▶ [WHAT YOU SHOULD DO] Look below for the lines from the one with "Figure 10: (a–p)" to the one with "Figure 2. ( A", and copy exactly those lines, both ends included.

▶ [ENTRIES SUPPLIED]
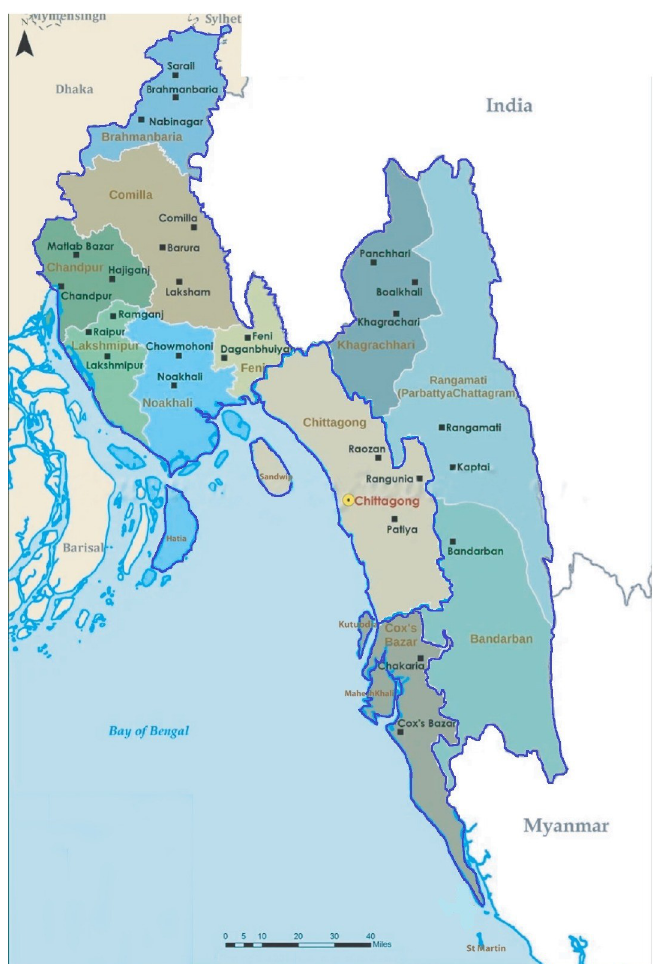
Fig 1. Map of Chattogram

---

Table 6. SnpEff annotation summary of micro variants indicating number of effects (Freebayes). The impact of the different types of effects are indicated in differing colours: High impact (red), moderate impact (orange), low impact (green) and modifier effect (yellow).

...

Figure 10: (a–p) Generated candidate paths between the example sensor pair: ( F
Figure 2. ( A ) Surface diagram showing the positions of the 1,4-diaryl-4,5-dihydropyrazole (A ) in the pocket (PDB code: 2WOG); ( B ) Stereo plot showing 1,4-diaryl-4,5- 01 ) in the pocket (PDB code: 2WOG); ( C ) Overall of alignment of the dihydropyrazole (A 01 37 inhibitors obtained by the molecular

▶ [ANSWER AREA]
Figure 10: (a–p) Generated candidate paths between the example sensor pair: ( F
Figure 2. ( A ) Surface diagram showing the positions of the 1,4-diaryl-4,5-dihydropyrazole (A ) in the pocket (PDB code: 2WOG); ( B ) Stereo plot showing 1,4-diaryl-4,5- 01 ) in the pocket (PDB code: 2WOG); ( C ) Overall of alignment of the dihydropyrazole (A 01 37 inhibitors obtained by the molecular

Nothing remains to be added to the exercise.